§ TASKS FOR THIS EXERCISE
(a) From the yoga history passage, list every Indian term that the passage glosses with an English meaning, and give that meaning beside each term.
(b) Please continue the yoga history passage, starting after its last sentence.

--- PASSAGE SHOWN ---

The seers of early yoga scriptures were interested in physical postures only insofar as they aided meditation and breathing. The oldest known text devoted solely to yoga now regarded as its de facto bible - is the Yoga Sutra of Maharishi Patanjali, composed sometime before AD350.

Patanjali devotes only three short verses out of 196 to physical postures, making clear that the mastery in asanas or positions lies not in athleticism or flexibility, the ability to bend, twist and work up a sweat, but in the fact that it facilitates an effortless state of mental absorption. In short, the purpose of body work is to refine the mind; yoga is the settled mind.

The highest status in Indian society was afforded to the maharaj, or great king, who, stationed serenely under his tree, was the unattached lord of all he surveyed and more. The Buddha, realising enlightenment while meditating under the Bodhi tree, is the most potent symbol of this.

Yoga was a physical practice only insofar as it served a spiritual objective. None of the great authorities, Shearer writes, saw the practice of yoga as a means to perfect the human frame, but as a way to transcend its irksome limitations altogether. The fierce asceticism and punishing physical contortions of the sadhus and fakirs were steps in the cultivation of siddhis, or powers not as an end in themselves, but as a means of self-transcendence.

Mud-covered men do yoga at Down to Earth Confest in Wangaratta in 1984.Credit:Simon Corden

Shearer, who has written extensively on Hindu and Buddhist philosophy, provides a fascinating chronology of the changing attitudes towards yoga in the West. To the Victorians, Indian holy men were held to be objects either of reproval the emaciated yogi lying on a bed of nails provided the perfect illustration of the perceived laziness and moral turpitude of the native Indian, in stark contrast to the doctrine of Muscular Christianity served up by the social reformer and evangelist Charles Kingsley, whose recipe for moral improvement was a cold morning bath or of a kind of appalled amusement.

Shearer neglects to mention the religious posturist Bava Lachman Dass, who exhibited himself at the Westminster Aquarium in 1897, demonstrating 48 yoga positions, drawn from what The Strand magazine described as the repulsive Indian religion. Queen Victoria, meanwhile, once held a tea party for a group of sadhus recruited from Jaipur jail, so she could sketch them.

--- ENTRIES SHOWN ---

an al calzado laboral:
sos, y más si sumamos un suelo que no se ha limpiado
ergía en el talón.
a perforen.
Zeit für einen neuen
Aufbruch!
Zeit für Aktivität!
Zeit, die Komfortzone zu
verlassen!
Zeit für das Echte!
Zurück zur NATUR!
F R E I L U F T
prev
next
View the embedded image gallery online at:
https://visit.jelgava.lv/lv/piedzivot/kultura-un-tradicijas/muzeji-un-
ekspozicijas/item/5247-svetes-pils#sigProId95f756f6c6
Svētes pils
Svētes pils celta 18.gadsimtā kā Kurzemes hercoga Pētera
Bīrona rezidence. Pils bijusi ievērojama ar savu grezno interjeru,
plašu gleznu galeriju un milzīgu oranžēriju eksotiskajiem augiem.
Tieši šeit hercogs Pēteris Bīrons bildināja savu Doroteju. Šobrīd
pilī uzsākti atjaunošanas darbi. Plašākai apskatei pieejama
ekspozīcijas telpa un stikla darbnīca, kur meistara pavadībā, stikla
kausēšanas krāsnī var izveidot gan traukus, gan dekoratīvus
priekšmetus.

---

§ EXERCISE RESPONSES
(a)
asanas: positions
maharaj: great king
siddhis: powers

(b)
A deeper understanding came with Swami Vivekananda, whose appearance at the first World Parliament of Religions in Chicago in 1893 galvanised popular interest in Hindu teachings. The Fabian turned theosophist Annie Besant, who saw Vivekananda speak in Chicago Purposeful, virile, strong, he stood out, a man among men, able to hold his own would go on to publish a book on Maharishi Patanjalis yoga in 1907.

The psychologist William James (Henry's brother), who was similarly impressed, remarked that yoga makes of its disciples, good, healthy and happy men. In 1932, Carl Jung presented a seminar on kundalini yoga to the Psychological Society in Zurich which, Shearer writes, was regarded as a milestone in the Western understanding of Eastern thought.

Finlay Wilson revealed a Scottish mystery in Kilted Yoga.Credit:

Further enlightenment came with Aurobindo Ghose, the Indian nationalist turned mystic, whose teachings inspired the founders of the Esalen Institute in California the crucible of the so-called Human Potential movement in the 1960s whose program today boasts any number of bodywork techniques that would have been unknown in ancient India, including shadow yoga and grief yoga, which blends postures, movement, breath and vocalisation in ways that help students process the grief that follows any loss.

Shearer adds to this list with the galaxy of new variations including flow yoga, rocket yoga and kilt yoga, as demonstrated by Scottish teacher Finlay Wilson, whose headstands, Shearer notes, finally answer the question of what a Scotsman wears under his kilt.

It is significant that some of the most popular forms of yoga today are the least contemplative. Shearer describes the no pain, no gain variation of Ashtanga yoga, popularised by K Pattabhi Jois and much espoused by celebrities such as Madonna, Sting and Gwyneth Paltrow, as a sweat-based path for a nation of self-actualising achievers.

Then there is hot yoga invented by the pony-tailed, waxed-chested Bikram Choudhury a technique combining heat and vigorous activity. Its not unheard of for people attempting hot yoga to vomit, break down and pass out, or lose bladder control in a room full of their fellow students.

This, too, attracted the predictable celebrity following, including Shirley MacLaine, Lady Gaga and Paltrow (again), and made Choudhury a multimillionaire, before he fell to earth after a Vanity Fair article accusing him of rape, sexual harassment and false imprisonment, as well as discriminatory behaviour against gay people, women and racial minorities. (He has since denied any wrongdoing.)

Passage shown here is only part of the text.